### [SELECTED TEXT]
[start]

Working on setting up a BBS.
I'm in the high density suburbs, I can, when the weather is just right, reach a single node that doesn't seem to be able to reach any other nodes.
If I go on a drive, I can see 5-10 nodes.
Adoption in the mid-Atlantic US is just so damn low, it's not really usable.
We need some antennas up high, but there aren't any reasonable options around me.
In my area, some people put small solar nodes on top of high buildings (office, university, and apartment). The node on my roof can directly communicate with one of these nodes ~20km away. Pretty crazy tor something that can run indefinitely on a 18650 battery and small solar panel. I've heard some people just place "guerilla nodes" to extend coverage.
So, I have rolling hills, but every ideal spot has a cell phone mast, I'm thinking they'd notice. There are some power pylons, I think they'd notice as well. Either one of those would probably be a felony.
None of the buildings are tall enough, it's US suburbia. I have a drone, i could probably airdrop a small solar node on a roof.
There's a really large water tower a couple miles away, not LOS, but it would be amazing to help the cause. But again, I don't think that would go over well and i'm not fond enough of heights to install it.
Tree?
A tree would be neat, how the heck do you get solar to it though?
I need do some experiments with my drone and see if I can get LOS to somewhere useful. The development I'm in has a hill in the way and no trees. I don't really want to try to sneak it on my neighbor's roof.
There's a 5-story apt building, not to far, but i'm not sure it has RLOS to the school and it has no service areas on top, all tin roofing.
There's a 3-story hotel that has the right kind of roof layout, but it's way out of RLOS from me.
Could you ask your neighbor?
If you had convenient trees you pick a pine tree that is bare that hasn't been outcompeted by other trees. It doesn't work as well with decidous forests.
Ahh damn, yeah, the only pines we get here are hand-planted... good info though, thank you!
Meshcore π you could see if thereβs more density of MC around you.
There are 4 in my metropolitan area, and I don't have line of sight to any of them :(
There are about 30 meshtastic in the same area, but most of them are out of range to each other.

[end]

### [RECORD EXTRACTS]

[start]

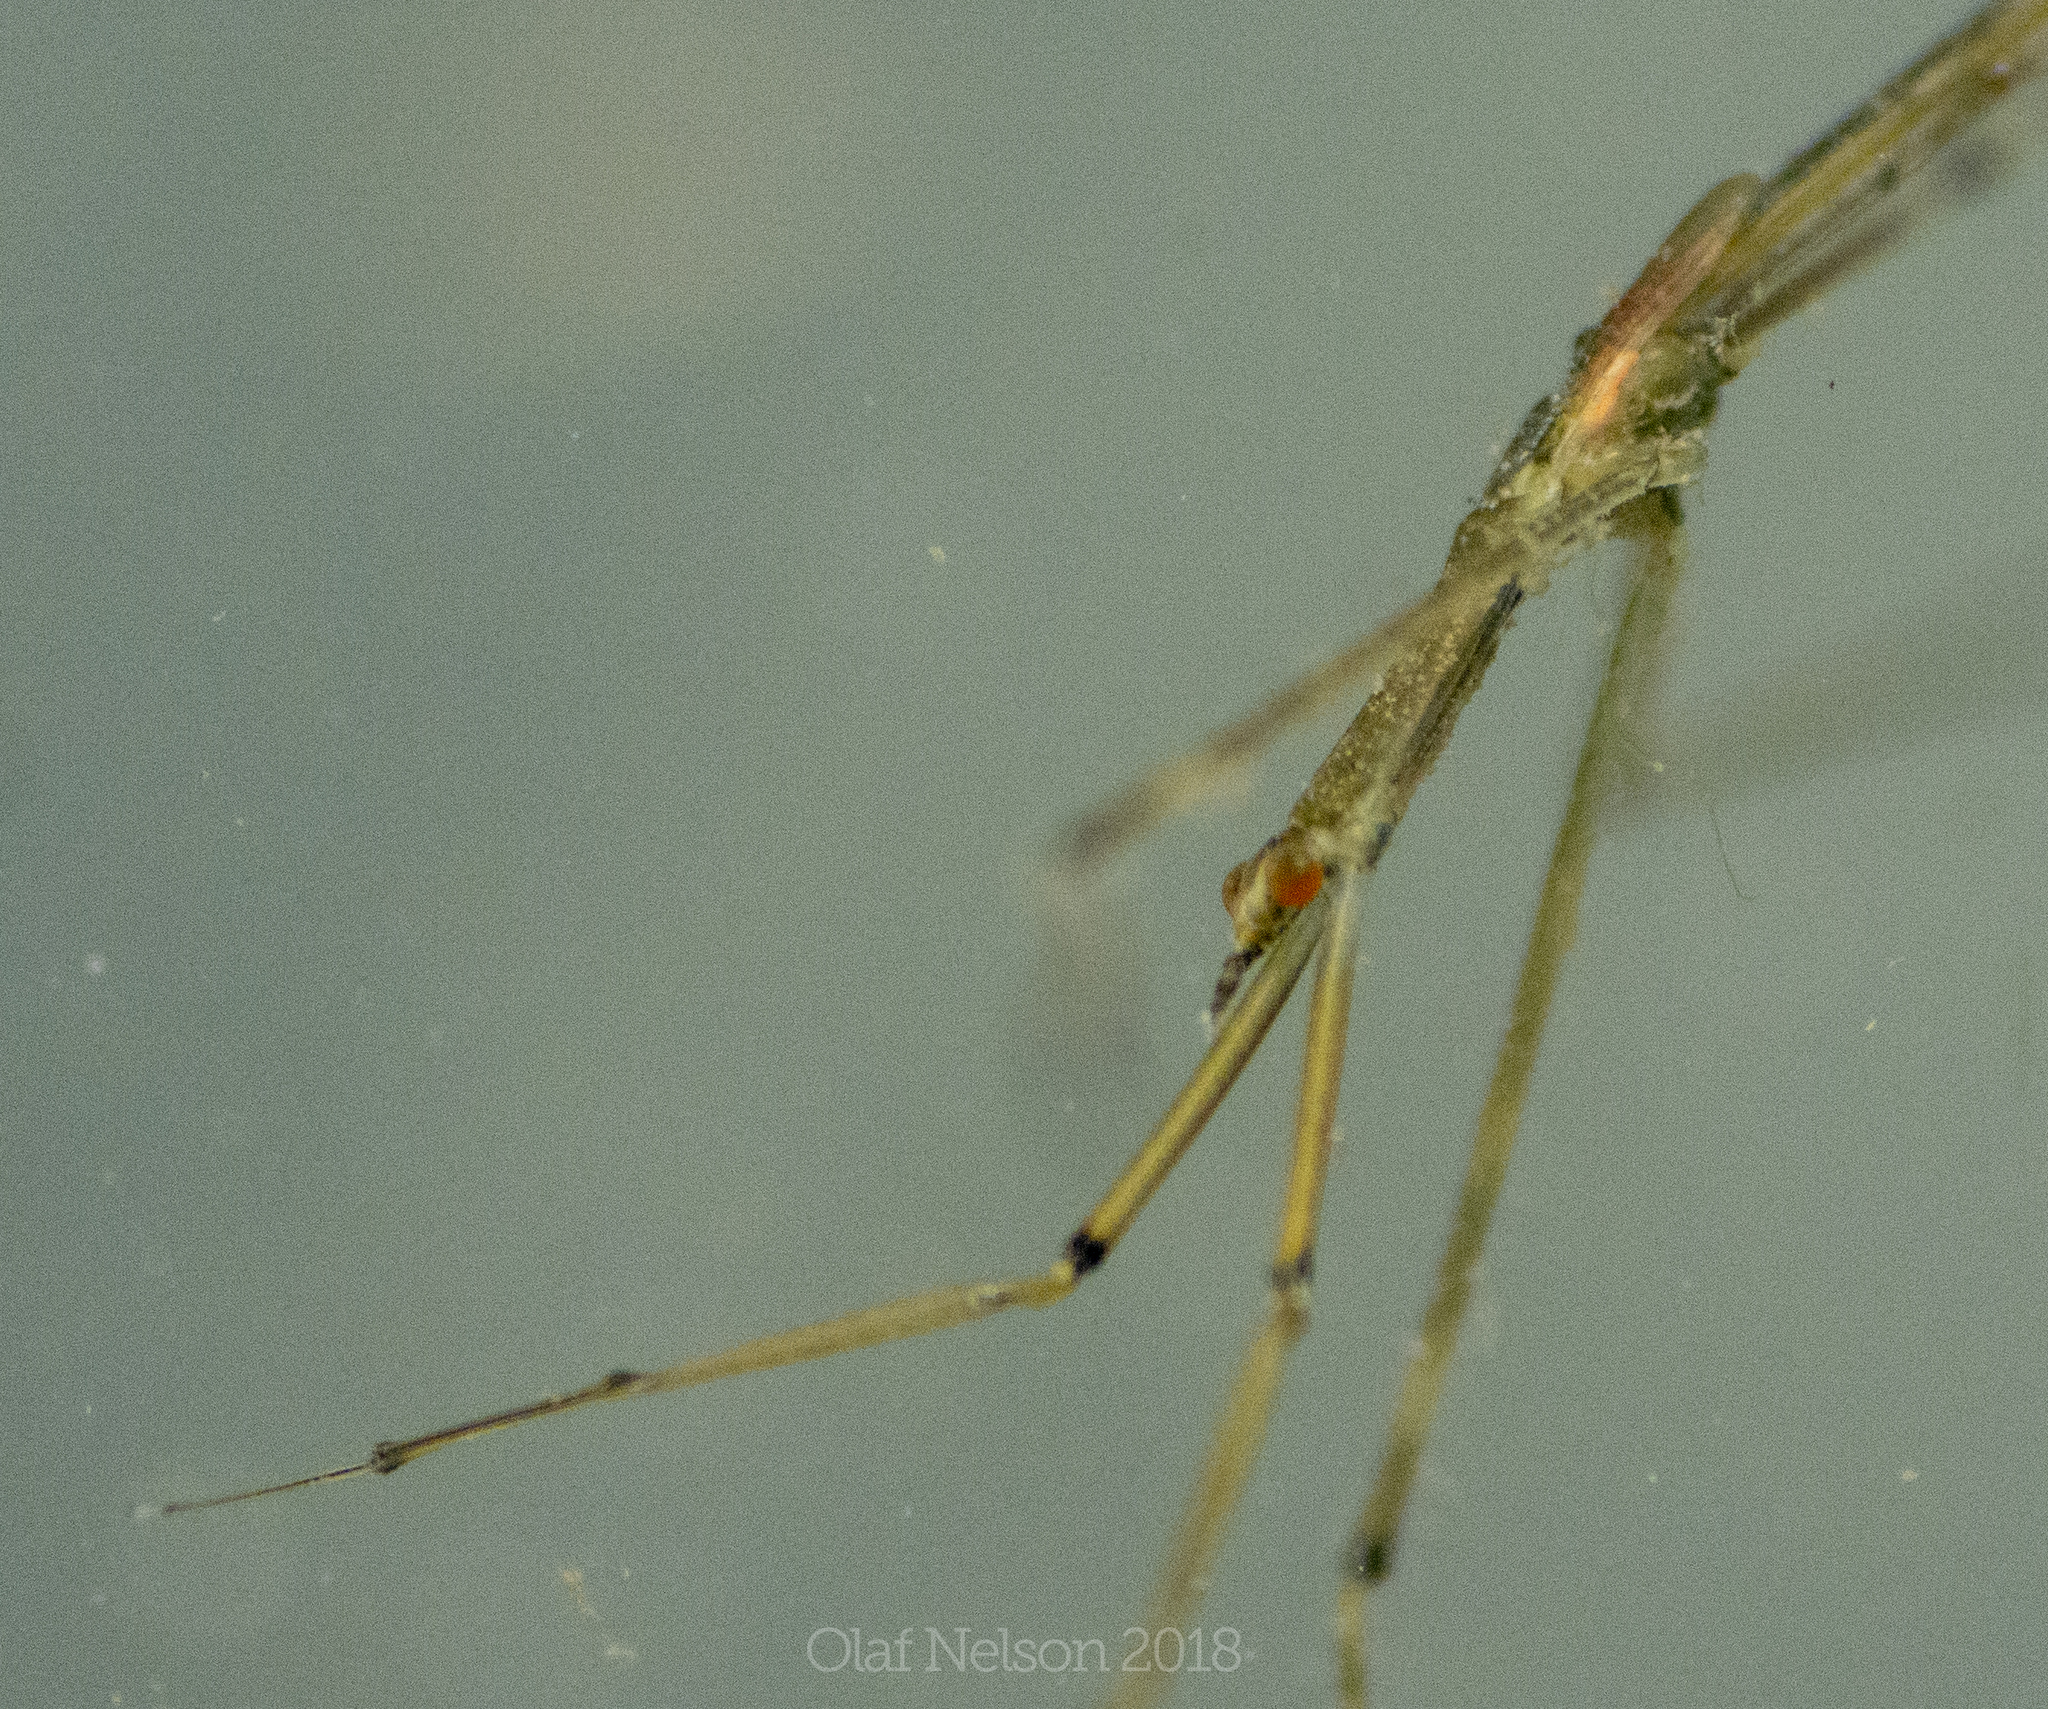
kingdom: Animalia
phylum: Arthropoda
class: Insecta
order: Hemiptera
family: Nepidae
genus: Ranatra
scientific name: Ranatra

[end]
[start]

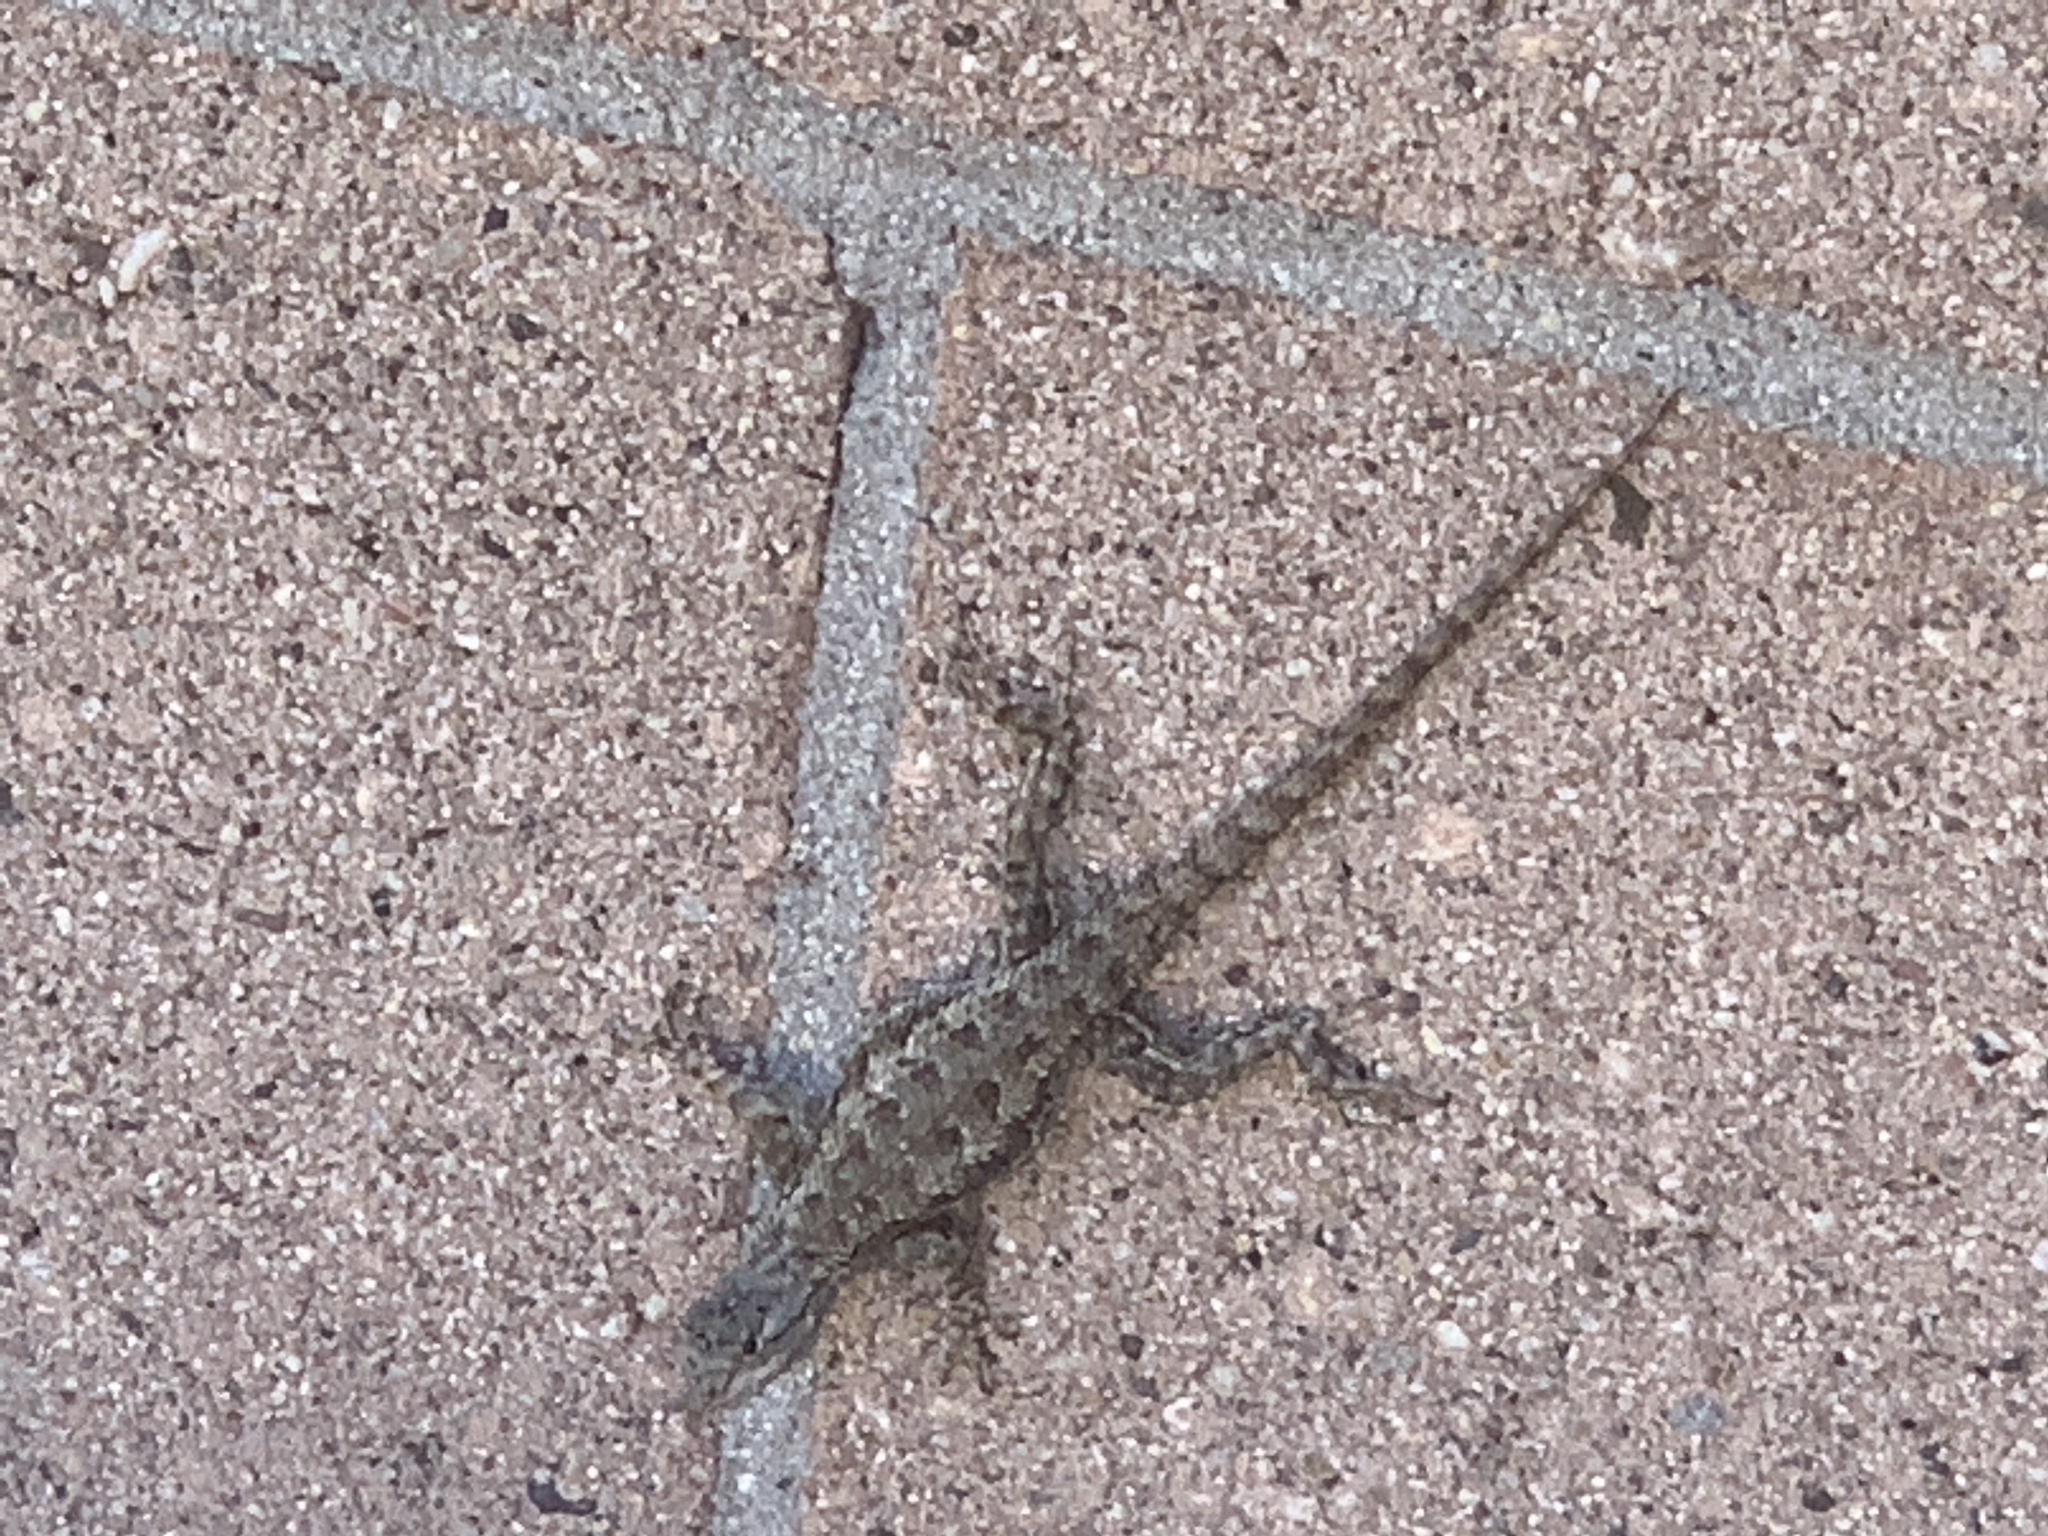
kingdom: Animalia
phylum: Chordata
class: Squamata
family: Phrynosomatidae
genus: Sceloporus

[end]
[start]

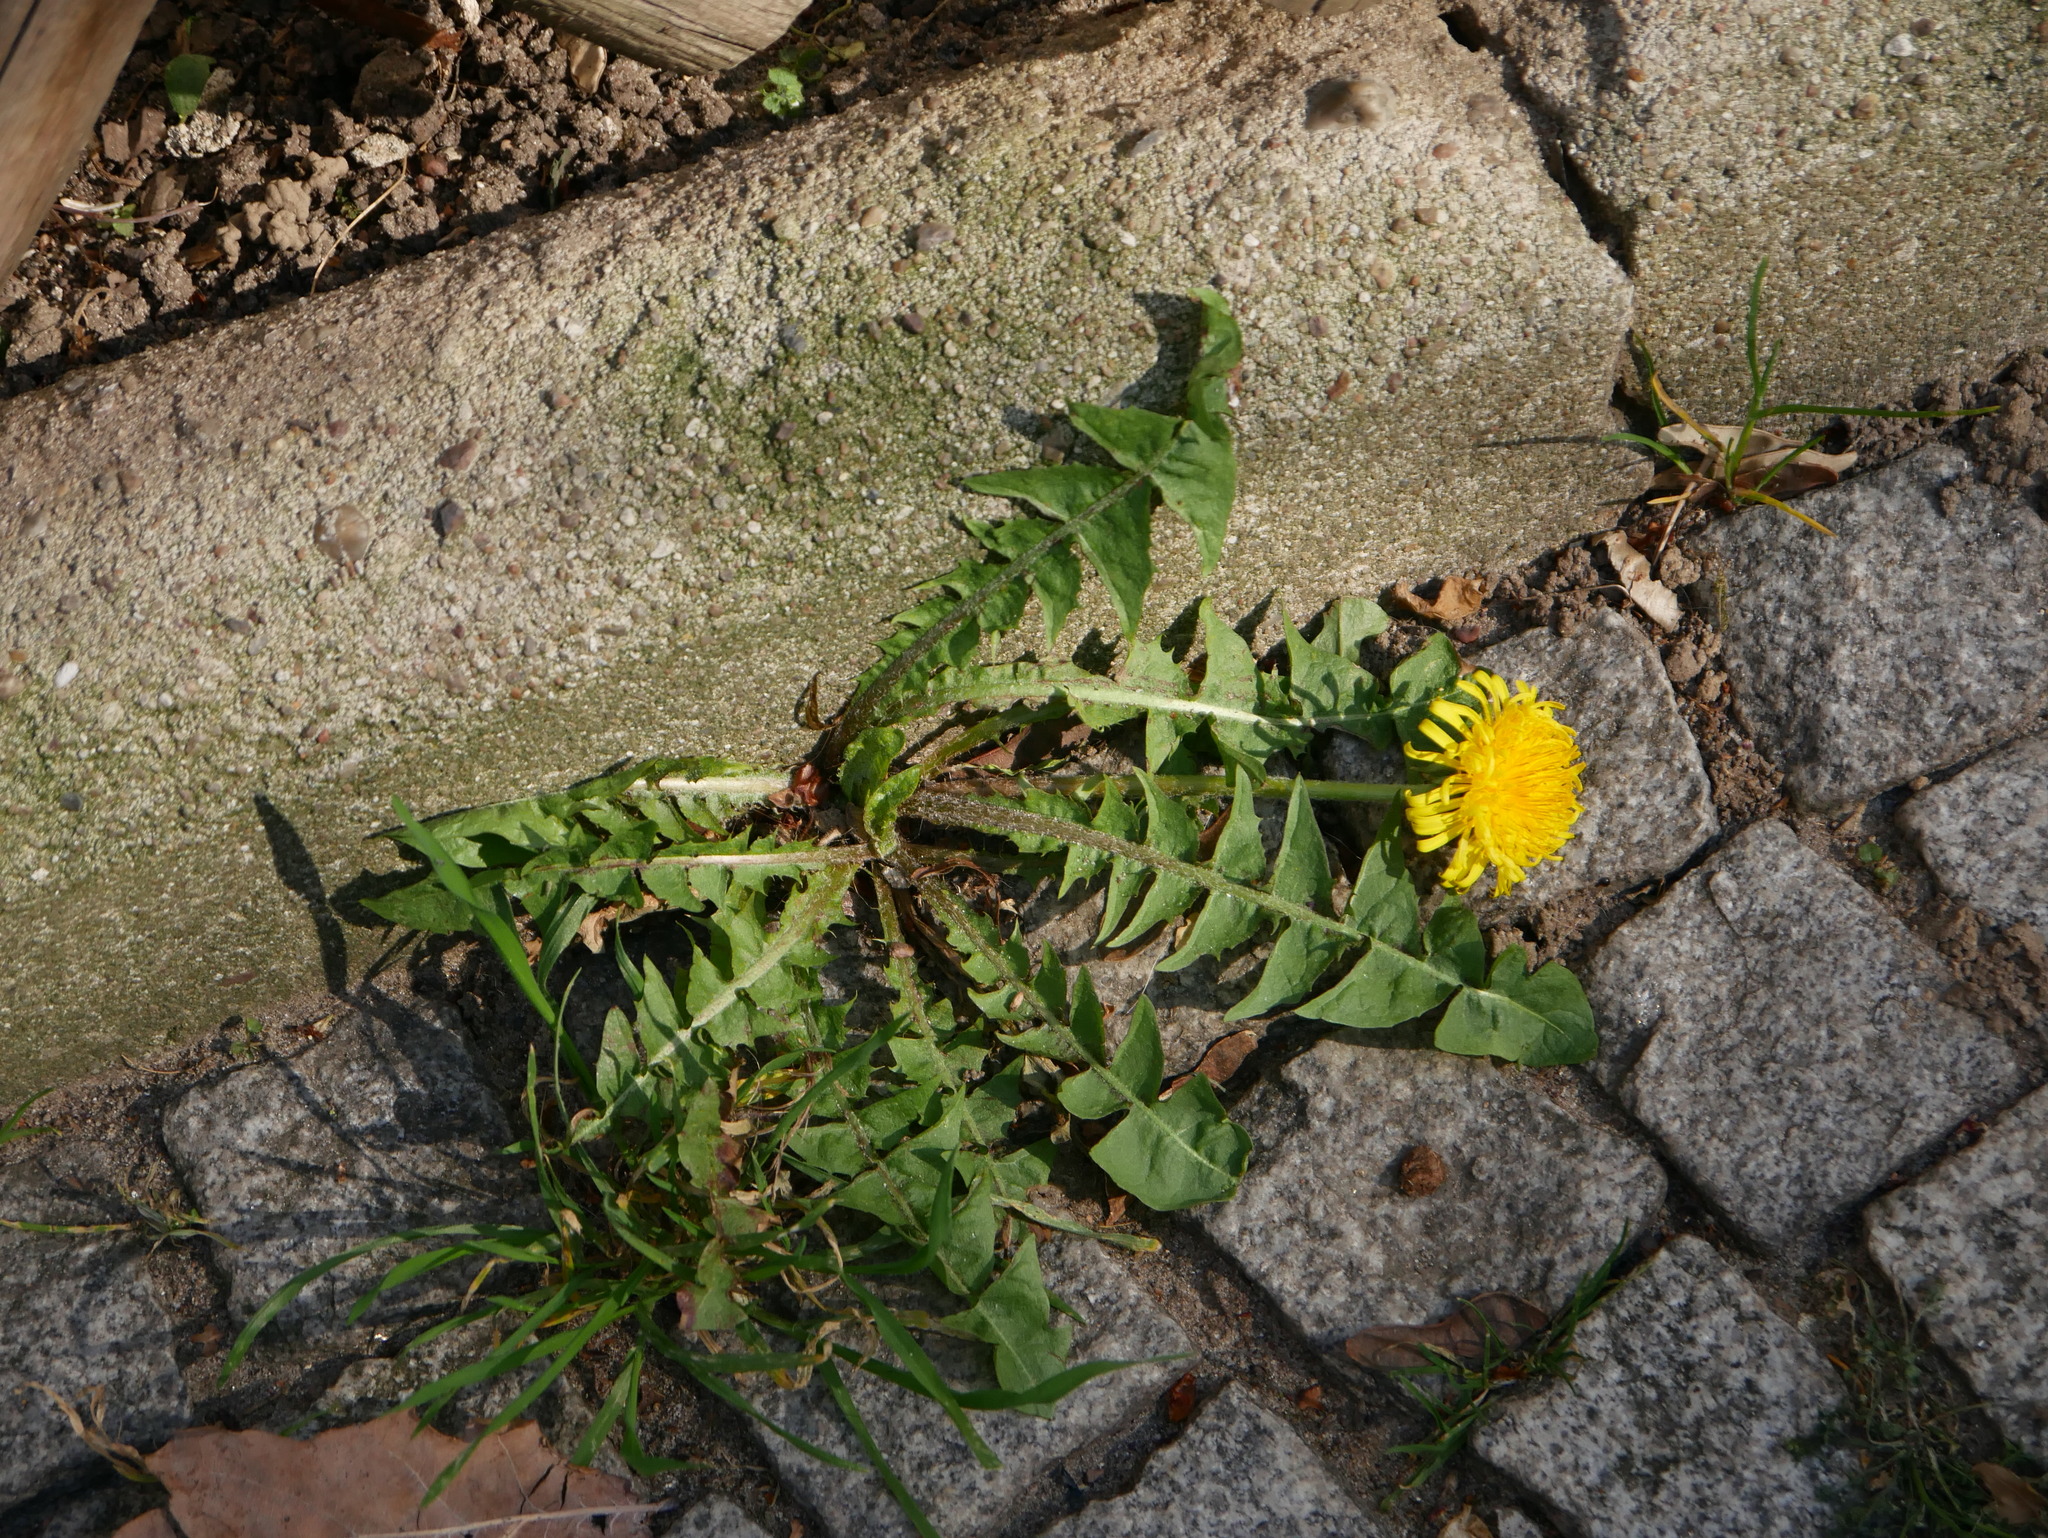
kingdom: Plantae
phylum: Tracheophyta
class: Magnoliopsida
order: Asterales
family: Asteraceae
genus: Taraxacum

[end]

### [SET EXERCISE]
Write the next part of the mesh radio coverage discussion, picking up after its final post. The records have no connection to the mesh radio discussion.

### [TASK RESULT]
I even stood one up at work on the other side of town and mqtt'd them together.
edit: a'ight I put it on a t114. can't see anything from the house, track practice is 25mi away, lets see if there are any quiet core nodes out there.
edit: edit: Nothing at all. Which is a fing shame, the client is way nicer, it's better on battery. It's better on battery on the t114. The map is faster. I think it's probably a better product since you can kind of emulate the client/router setup and it can work like meshtastic. Maybe I'll leave my of my v3's running on it in the attic with a modest antenna upgrade.
So much of our infrastructure uses the internet now that if it goes down I wouldn't be shocked if electric grids, healthcare, shopping, public transport, etc also shit the bed.
The internet will get back up if it goes down. It is very decentralized. Sea cables and DNS is where most of the centralization occurs, and DNS going down is not at all the end of the internet. How man sea cables have to be broken at once for the internet to break, I'm not entirely sure.
Meshtastic is a cool thing and it is very useful, internet up or down.
That won't help for situations where a government shuts down access to the internet.
How resistant would this be to jamming? Iran managed to black out Starlink.
And how trackable is it? Not sure how many people would be prepared to run one of these boxes if the Revolutionary Guard are going to come knocking.
It's pretty easy to jam as it's just radio waves. Increase the noise on the channel and the chirps of your msg don't get heard. That said there are some options to vary the channel as a group, and jamming a broad and robust mesh completely vs an area of nodes is a bit harder.
Trackable as in traceable? You mean finding your node location? By default not overly difficult but again, can be set up to make it hard to find you.
Riots fix that, not meshtastic
Riots are better coordinated when people can communicate wirelessly
A government can shut down a riot of 10,000
It struggles with 10 1,000 person riots.
Every year I see more on the map. Have a solar node, good fun.
Ever useful? I doubt it, HAM would dominate in a collapse.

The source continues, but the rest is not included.